= Ottoman Delphi =

The Ottomans finalized their domination over Phocis and Delphi in ca. 1410. Delphi itself remained almost uninhabited for centuries. It seems that one of the first buildings of the early modern era was the monastery of the Dormition of Mary or of Panagia (the Mother of God) built above the ancient gymnasium. It must have been towards the end of the 15th or in the 16th century that a settlement started forming there, which eventually ended up forming the village of Kastri.

==Cyriacus of Ancona and his description==

The first Westerner to have described the archaeological remains in Delphi and offered a rare view of the area for a period relatively unknown was Ciriaco de' Pizzicolli otherwise known as Cyriacus of Ancona. He was a remarkable personality, a genuine representative of Renaissance. He was originally a merchant, yet when he came across antiquities during his travels he became so impressed that he decided to learn ancient Greek and Latin at the age of 30, and then went on to a series of travels aiming at archaeological investigation and documentation, while undertaking various diplomatic missions, particularly to the Ottoman court. Cyriacus visited Delphi in March 1436 and remained there for six days. He recorded all the visible archaeological remains based on Pausanias for identification. He described the stadium and the theatre at that date as well as some free standing pieces of sculpture. He also recorded several inscriptions, most of which are now lost. His identifications however were not always correct: for example he described a round building he saw as the temple of Apollo while this was simply the base of the Argives' ex-voto.

Information for the following two centuries of Ottoman rule is relatively sparse and confused. Delphi was renamed Kastri and was subjected to the kaza (district) of Salona (Amphissa). We also know that the destructive earthquake of 1580 caused severe damage to the antiquities.

==The European travelers==
Over the centuries the travelers from European countries increased and thus information on Delphi became more abundant. One of the roads which connected eastern and western Central Greece continued to pass from Delphi and thus many travelers coming from the West disembarked at Itea or Naupaktos and then took the long up the mountains passing from Delphi, usually on horseback.

→ **Measurement transcription data**
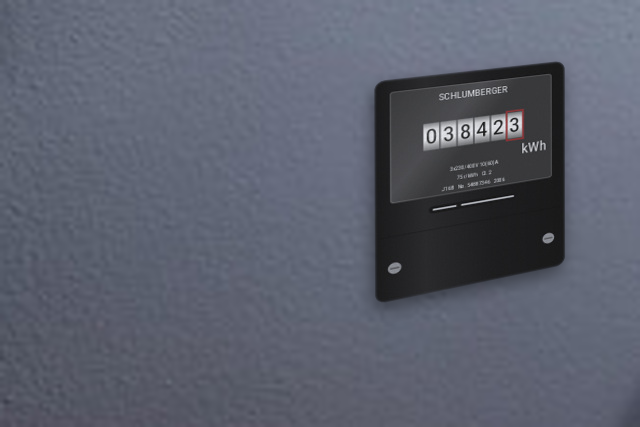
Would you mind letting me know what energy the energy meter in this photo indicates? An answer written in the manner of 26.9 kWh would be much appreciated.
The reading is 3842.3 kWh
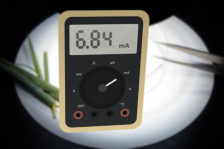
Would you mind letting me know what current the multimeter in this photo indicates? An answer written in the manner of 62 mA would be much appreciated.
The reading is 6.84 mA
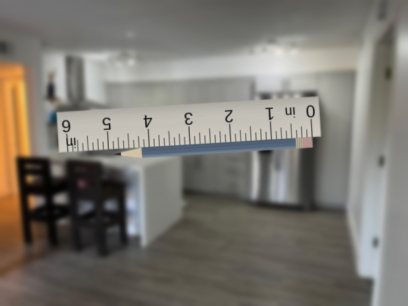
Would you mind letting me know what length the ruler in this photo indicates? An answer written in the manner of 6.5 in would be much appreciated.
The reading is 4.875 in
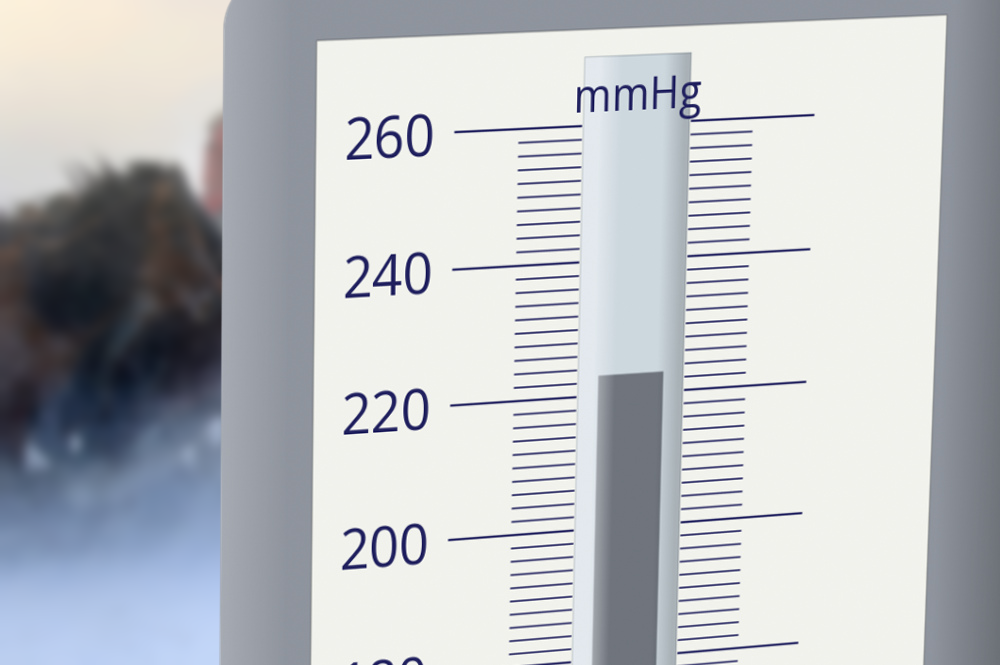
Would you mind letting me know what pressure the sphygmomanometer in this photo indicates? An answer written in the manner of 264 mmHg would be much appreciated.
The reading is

→ **TO-DO ITEM A**
According to the text on Ottoman Delphi, how long did Cyriacus of Ancona stay at Delphi?
→ **TO-DO ITEM B**
Reproduce the measurement records line for line, leaving the pictures out of your reply.

→ **EXERCISE OUTPUT A**
Six days.

→ **EXERCISE OUTPUT B**
Would you mind letting me know what energy the energy meter in this photo indicates? An answer written in the manner of 26.9 kWh would be much appreciated.
The reading is 3842.3 kWh
Would you mind letting me know what current the multimeter in this photo indicates? An answer written in the manner of 62 mA would be much appreciated.
The reading is 6.84 mA
Would you mind letting me know what length the ruler in this photo indicates? An answer written in the manner of 6.5 in would be much appreciated.
The reading is 4.875 in
Would you mind letting me know what pressure the sphygmomanometer in this photo indicates? An answer written in the manner of 264 mmHg would be much appreciated.
The reading is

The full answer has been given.